- [Exercise brief]:
Could you present the stretch of lines from the one containing "Binwalk co prawda" through the one containing "Samo API także" as a numbered list, skipping any blank lines?
== Segment start ==
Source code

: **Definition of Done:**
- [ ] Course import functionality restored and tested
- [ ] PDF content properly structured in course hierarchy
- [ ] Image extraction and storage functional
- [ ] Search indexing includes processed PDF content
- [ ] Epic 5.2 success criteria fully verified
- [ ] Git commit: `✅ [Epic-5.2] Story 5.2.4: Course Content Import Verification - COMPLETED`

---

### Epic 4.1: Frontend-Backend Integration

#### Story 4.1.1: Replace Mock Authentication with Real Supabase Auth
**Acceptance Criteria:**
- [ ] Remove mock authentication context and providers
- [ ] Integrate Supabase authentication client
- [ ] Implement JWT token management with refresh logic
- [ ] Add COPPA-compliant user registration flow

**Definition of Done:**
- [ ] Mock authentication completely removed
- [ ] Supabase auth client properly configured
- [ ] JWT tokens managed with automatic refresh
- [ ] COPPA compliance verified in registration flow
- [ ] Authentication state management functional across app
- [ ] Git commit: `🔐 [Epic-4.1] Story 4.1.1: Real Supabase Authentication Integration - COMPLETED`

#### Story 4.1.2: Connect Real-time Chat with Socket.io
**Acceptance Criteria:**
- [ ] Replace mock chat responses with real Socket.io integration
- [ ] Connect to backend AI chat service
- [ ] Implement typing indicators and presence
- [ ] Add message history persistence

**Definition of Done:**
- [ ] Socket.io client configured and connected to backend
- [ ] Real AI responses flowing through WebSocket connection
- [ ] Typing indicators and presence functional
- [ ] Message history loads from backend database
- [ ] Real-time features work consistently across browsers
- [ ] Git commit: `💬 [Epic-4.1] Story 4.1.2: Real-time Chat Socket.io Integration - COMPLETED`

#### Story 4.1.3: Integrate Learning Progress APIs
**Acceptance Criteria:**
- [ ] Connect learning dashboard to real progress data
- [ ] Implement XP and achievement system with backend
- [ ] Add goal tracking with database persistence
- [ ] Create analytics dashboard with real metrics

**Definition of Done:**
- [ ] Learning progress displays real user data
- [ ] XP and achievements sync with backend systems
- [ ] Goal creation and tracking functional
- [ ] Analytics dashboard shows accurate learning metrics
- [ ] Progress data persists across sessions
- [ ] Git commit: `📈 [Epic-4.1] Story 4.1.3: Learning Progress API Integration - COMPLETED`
== Segment end ==
== Segment start ==
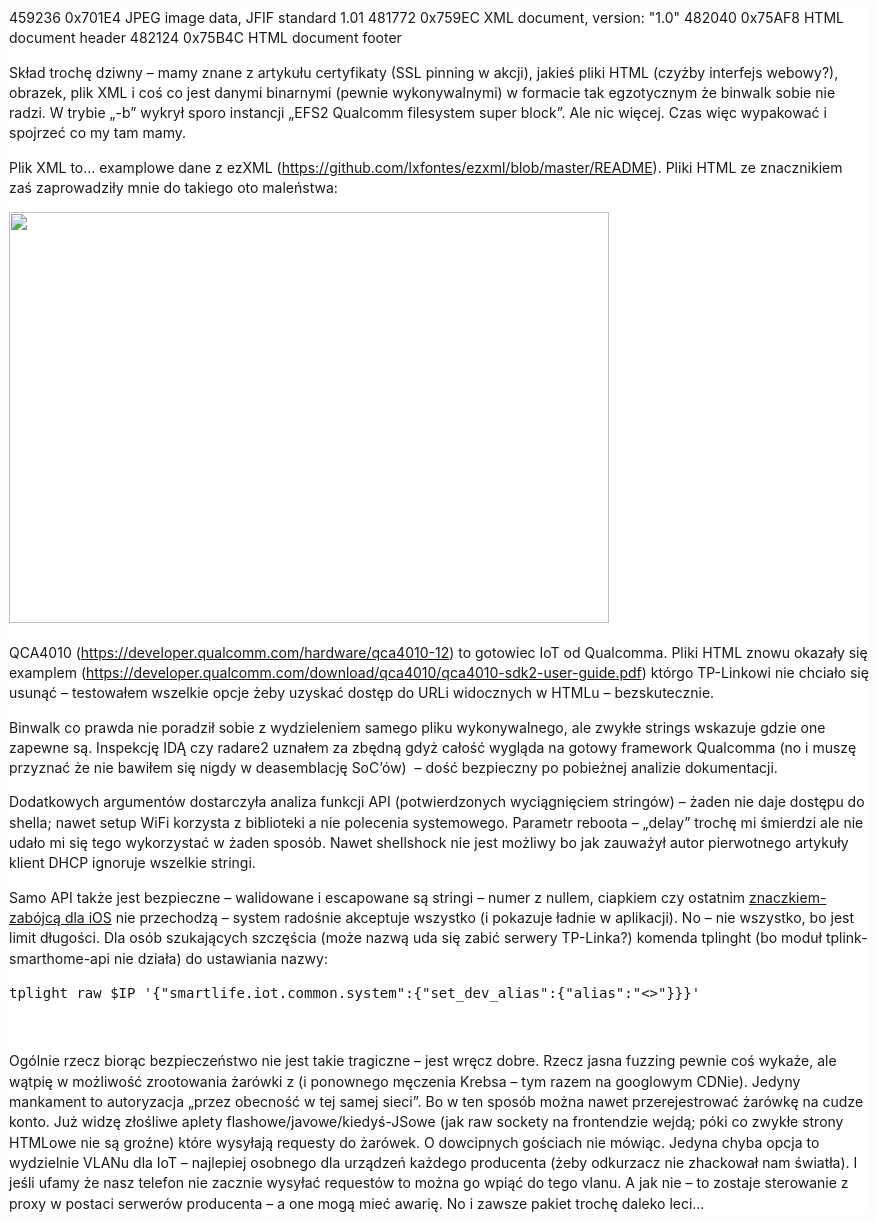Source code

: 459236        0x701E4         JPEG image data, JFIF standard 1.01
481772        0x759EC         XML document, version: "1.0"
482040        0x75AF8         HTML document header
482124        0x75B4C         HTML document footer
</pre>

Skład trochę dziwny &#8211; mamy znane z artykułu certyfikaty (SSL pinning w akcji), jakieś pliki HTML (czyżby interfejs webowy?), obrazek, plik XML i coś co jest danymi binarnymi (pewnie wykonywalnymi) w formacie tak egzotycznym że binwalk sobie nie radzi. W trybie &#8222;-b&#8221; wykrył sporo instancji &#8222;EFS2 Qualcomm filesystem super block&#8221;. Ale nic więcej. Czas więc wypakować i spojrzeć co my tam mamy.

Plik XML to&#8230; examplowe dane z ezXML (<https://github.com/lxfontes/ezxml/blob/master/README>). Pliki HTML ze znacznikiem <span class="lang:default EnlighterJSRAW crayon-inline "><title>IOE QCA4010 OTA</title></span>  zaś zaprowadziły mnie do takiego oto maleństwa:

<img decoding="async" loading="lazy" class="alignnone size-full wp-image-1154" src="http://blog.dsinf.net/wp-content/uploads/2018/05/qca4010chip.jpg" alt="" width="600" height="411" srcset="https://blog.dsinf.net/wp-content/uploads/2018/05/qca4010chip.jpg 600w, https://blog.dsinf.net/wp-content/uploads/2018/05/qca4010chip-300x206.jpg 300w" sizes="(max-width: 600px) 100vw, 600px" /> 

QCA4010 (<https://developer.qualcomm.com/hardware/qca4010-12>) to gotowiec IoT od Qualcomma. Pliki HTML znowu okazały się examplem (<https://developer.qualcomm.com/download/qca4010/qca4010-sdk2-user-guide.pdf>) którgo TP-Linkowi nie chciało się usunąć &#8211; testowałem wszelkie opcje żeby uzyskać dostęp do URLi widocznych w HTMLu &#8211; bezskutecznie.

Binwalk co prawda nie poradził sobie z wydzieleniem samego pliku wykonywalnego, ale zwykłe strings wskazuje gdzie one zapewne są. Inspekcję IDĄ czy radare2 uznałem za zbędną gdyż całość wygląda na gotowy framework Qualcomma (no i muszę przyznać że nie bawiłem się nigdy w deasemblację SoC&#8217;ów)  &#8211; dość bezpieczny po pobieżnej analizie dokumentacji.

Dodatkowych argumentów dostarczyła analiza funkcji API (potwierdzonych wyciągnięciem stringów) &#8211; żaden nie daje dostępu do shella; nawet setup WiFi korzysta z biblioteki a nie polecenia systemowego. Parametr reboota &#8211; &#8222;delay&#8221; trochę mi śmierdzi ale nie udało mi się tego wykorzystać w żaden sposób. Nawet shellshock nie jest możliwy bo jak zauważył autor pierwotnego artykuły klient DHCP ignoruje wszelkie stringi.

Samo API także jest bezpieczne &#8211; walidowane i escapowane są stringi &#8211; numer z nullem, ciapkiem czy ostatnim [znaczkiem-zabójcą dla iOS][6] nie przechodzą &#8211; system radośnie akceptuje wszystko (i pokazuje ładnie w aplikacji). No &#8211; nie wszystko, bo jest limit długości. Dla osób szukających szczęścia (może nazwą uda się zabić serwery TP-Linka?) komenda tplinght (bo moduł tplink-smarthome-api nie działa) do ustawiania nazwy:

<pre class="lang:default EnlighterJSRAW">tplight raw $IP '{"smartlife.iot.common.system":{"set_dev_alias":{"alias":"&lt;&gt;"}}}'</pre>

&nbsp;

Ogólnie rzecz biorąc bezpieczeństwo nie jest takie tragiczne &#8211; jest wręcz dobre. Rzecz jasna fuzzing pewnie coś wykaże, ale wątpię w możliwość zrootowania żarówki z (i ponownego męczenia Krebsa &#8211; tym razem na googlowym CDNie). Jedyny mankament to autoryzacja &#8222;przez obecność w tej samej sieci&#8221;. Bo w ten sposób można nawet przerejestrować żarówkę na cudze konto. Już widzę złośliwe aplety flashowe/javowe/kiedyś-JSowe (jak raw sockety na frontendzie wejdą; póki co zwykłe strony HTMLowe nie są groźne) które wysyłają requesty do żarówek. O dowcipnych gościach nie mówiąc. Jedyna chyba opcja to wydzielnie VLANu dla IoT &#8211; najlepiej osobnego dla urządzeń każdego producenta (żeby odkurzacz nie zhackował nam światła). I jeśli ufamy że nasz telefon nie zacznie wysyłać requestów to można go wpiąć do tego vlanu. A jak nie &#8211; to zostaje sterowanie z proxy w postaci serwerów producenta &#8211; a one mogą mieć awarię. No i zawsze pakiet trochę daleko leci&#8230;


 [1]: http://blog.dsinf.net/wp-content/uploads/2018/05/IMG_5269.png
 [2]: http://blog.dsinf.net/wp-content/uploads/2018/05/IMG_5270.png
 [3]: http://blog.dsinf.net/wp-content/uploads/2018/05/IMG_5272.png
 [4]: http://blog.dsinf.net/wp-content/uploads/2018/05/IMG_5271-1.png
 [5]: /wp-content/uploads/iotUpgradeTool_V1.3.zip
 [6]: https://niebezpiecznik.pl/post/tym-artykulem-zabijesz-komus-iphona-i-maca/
== Segment end ==
- [Written solution]:
1. Binwalk co prawda nie poradził sobie z wydzieleniem samego pliku wykonywalnego, ale zwykłe strings wskazuje gdzie one zapewne są. Inspekcję IDĄ czy radare2 uznałem za zbędną gdyż całość wygląda na gotowy framework Qualcomma (no i muszę przyznać że nie bawiłem się nigdy w deasemblację SoC&#8217;ów)  &#8211; dość bezpieczny po pobieżnej analizie dokumentacji.
2. Dodatkowych argumentów dostarczyła analiza funkcji API (potwierdzonych wyciągnięciem stringów) &#8211; żaden nie daje dostępu do shella; nawet setup WiFi korzysta z biblioteki a nie polecenia systemowego. Parametr reboota &#8211; &#8222;delay&#8221; trochę mi śmierdzi ale nie udało mi się tego wykorzystać w żaden sposób. Nawet shellshock nie jest możliwy bo jak zauważył autor pierwotnego artykuły klient DHCP ignoruje wszelkie stringi.
3. Samo API także jest bezpieczne &#8211; walidowane i escapowane są stringi &#8211; numer z nullem, ciapkiem czy ostatnim [znaczkiem-zabójcą dla iOS][6] nie przechodzą &#8211; system radośnie akceptuje wszystko (i pokazuje ładnie w aplikacji). No &#8211; nie wszystko, bo jest limit długości. Dla osób szukających szczęścia (może nazwą uda się zabić serwery TP-Linka?) komenda tplinght (bo moduł tplink-smarthome-api nie działa) do ustawiania nazwy:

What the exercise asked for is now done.